**PROBLEM TO SOLVE:** Using the talk on the day as a literary unit below, explain in one to three sentences why the speaker considers the feat of Bernadette Mayer's Midwinter Day greater.

**SELECTED TEXT:**
┄┄┄┄┄┄┄┄┄┄┄┄┄┄┄┄┄┄┄┄

Friday, December 21, 2018

Dec 21: Brian Blanchfield on the Day as a Literary Unit

Differences from Yesterday, a Day like Today


[a talk given at NonfictioNow 2018]

When “Writing the Day” was sent to me as a prompt, the proposed date, the summer solstice, put me in mind of the most influential day, as such, in contemporary poetry, Bernadette Mayer’s Midwinter Day. A novella-length, six-part maximalist poem (an epic, say some) whose intention was to get down everything that happened in the poet’s life and mind on a single day in 1978, December 22. The eventual feat was greater for having chosen for the experiment the shortest day of the year. Mayer’s quotidian is subversive even within the particular avant-garde tradition of the New York School poets—Frank O’Hara’s lunch poems never included diapers or pills or cleaning products; his social, cruisy public square wasn’t like hers in Lenox, Mass, where she might be asked outside the post office if she’d mind some pointers about her last dinner party. The work belongs to poetry as much as to conceptual art, and indeed a similar book of Mayer’s, Memory, was a central exhibit in WACK, the 2007 feminist conceptual art retrospective in Los Angeles, alongside other auto-documentary and bio-metric art that used the day as a unit: notably Mary Kelly’s framed records of the input (mashed peas, bananas, and in what quantities) and actual smears of “output” from her baby boy, day by day, tracking also his vocalizations and the attributes of her emotions about their mutual need. The day in such work is a convenient reset, comparable to days before and after, syntagmatic, ongoing, contingent.

When I place my faith, or reset my faith, in a daily writing practice these days, I navigate by the star of James Schuyler, the poet and art writer and diarist and reader of diaries (Gilbert White’s and Virginia Woolf’s, continually). He’s known, like Mayer, for his small-scoped epics (“A Few Days,” “The Morning of the Poem”), but also for his skinny, hyperattentive lyrics that consider the single day, the whole day, as an entity. Among them are the poems “December 28, 1974” and “February 13, 1975” and “I think” (which begins “I will write you a letter, June day. Dear June 5th”) and “Song” which enacts the close of a day: “A weeping beech is gray, / a copper beech is copper red. / Tennis nets hang / unused in unused stillness.  / A car starts up and / whispers into what will soon be night. / A tennis ball is served. / A horsefly vanishes. / A smoking cigarette. / A day (so many and so few) / dies down a hardened sky / and leaves are lap-held notebook leaves / discriminated barely / in light no longer layered.” James Schuyler: expert noticer, and aficionado of the indefinite pronoun. Each element introduced carries with it a suggestion that it is just one of its kind, a specimen, but its chance appearance is celebrated, another daub of paint in the composition.

┄┄┄┄┄┄┄┄┄┄┄┄┄┄┄┄┄┄┄┄

**THE DATA:**

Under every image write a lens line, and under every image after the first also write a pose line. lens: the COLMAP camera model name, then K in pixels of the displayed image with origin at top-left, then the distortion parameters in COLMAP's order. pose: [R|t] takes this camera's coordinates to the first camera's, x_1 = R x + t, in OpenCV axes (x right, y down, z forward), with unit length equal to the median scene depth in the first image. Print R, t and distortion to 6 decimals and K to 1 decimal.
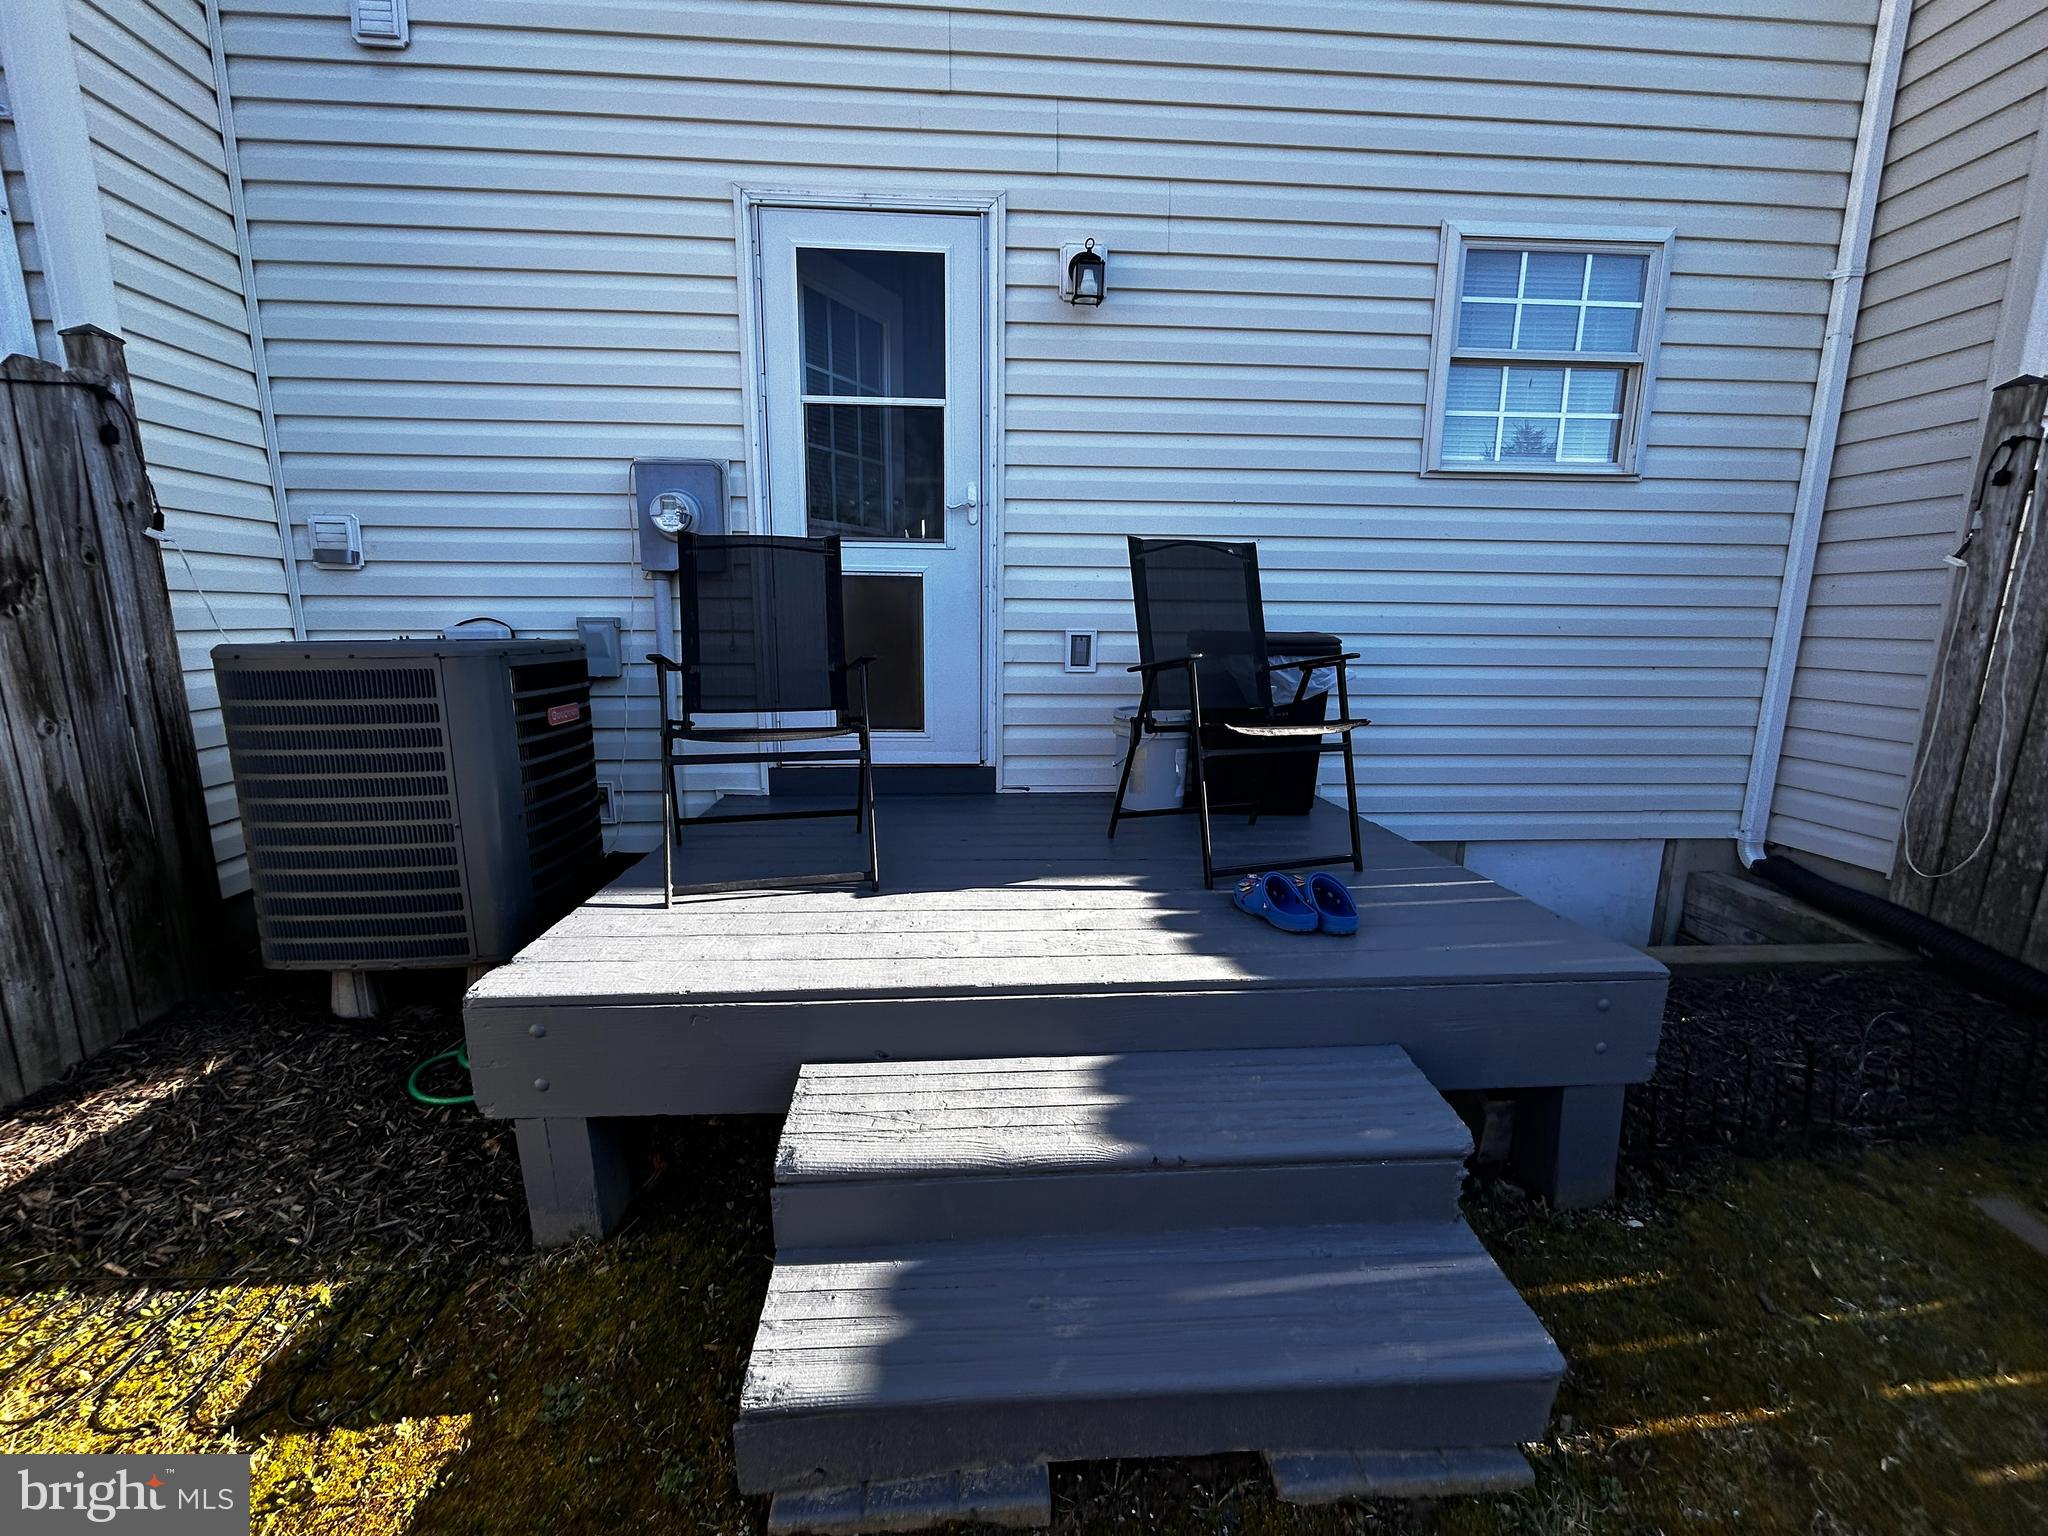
lens RADIAL K [[831.3, 0, 1019.7], [0, 831.3, 772.6], [0, 0, 1]] dist [0.000979, 0.001319]
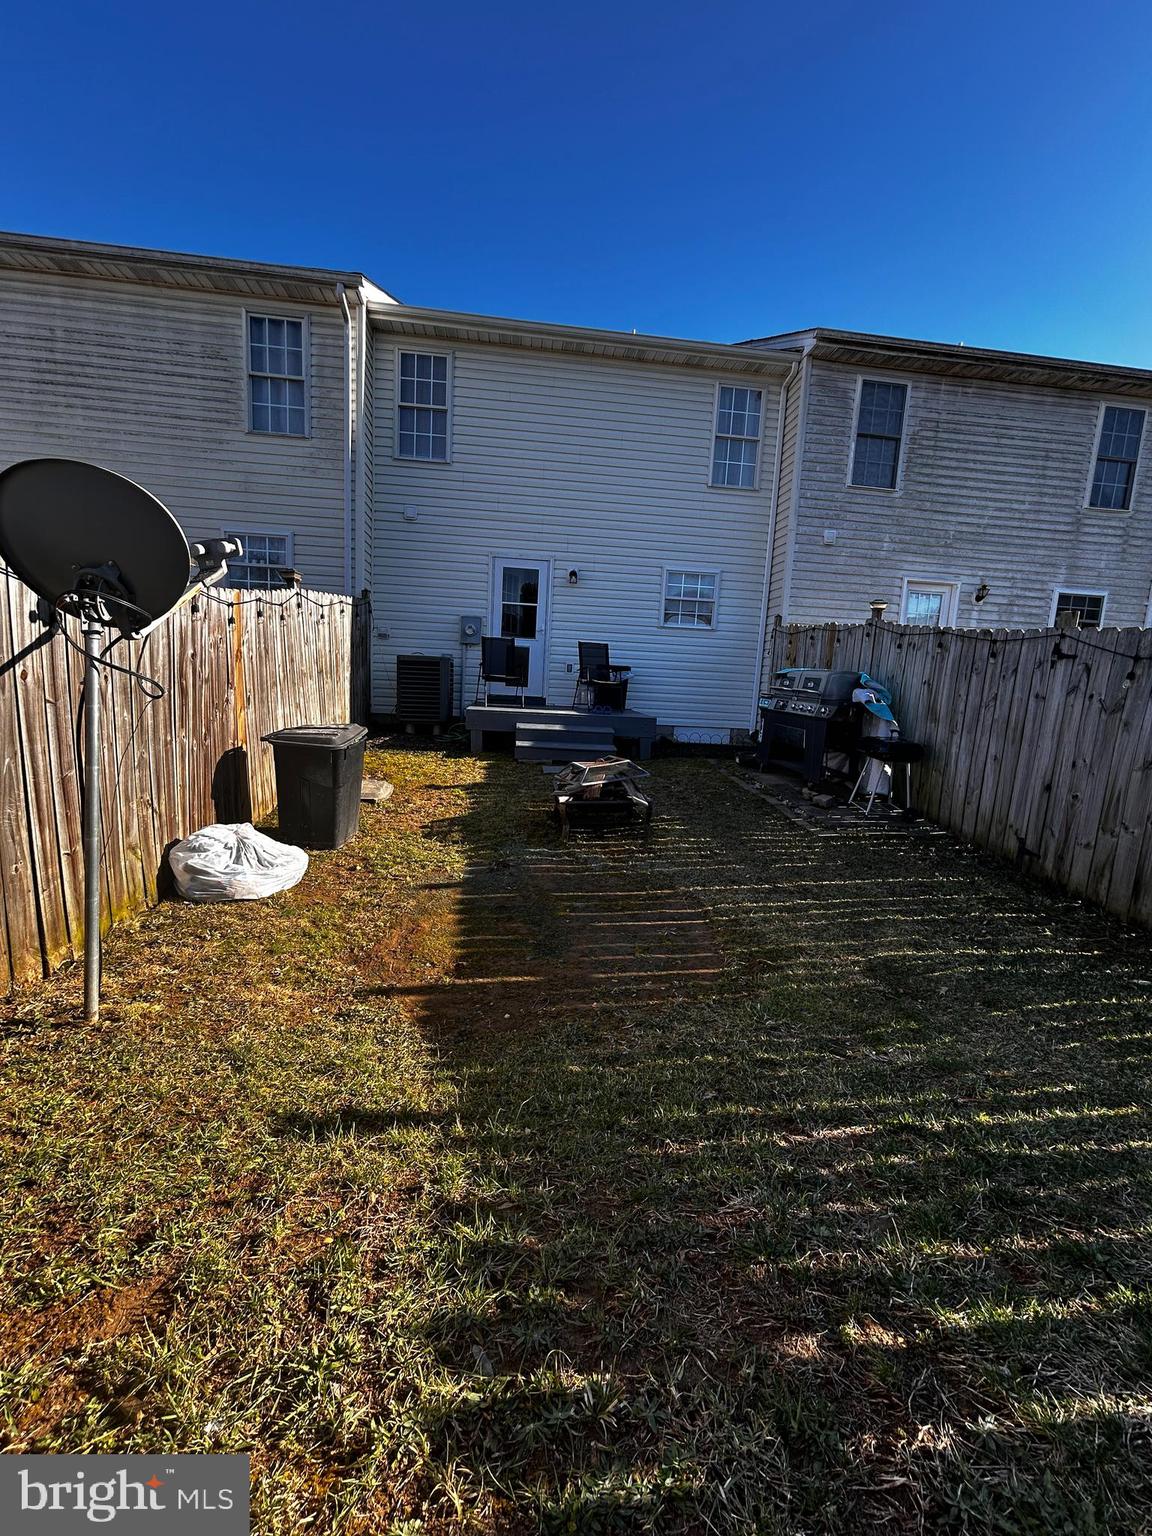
lens RADIAL K [[623.5, 0, 573.1], [0, 623.5, 762.5], [0, 0, 1]] dist [0.000979, 0.001319]
pose [[0.998348, 0.039515, 0.041702, -0.011764], [-0.038747, 0.999067, -0.019090, 0.381064], [-0.042417, 0.017443, 0.998948, -2.075559]]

┄┄┄┄┄┄┄┄┄┄┄┄┄┄┄┄┄┄┄┄

**TASK OUTPUT:** The feat was greater because Mayer chose the shortest day of the year, December 22, for her attempt to record everything that happened in her life and mind on a single day.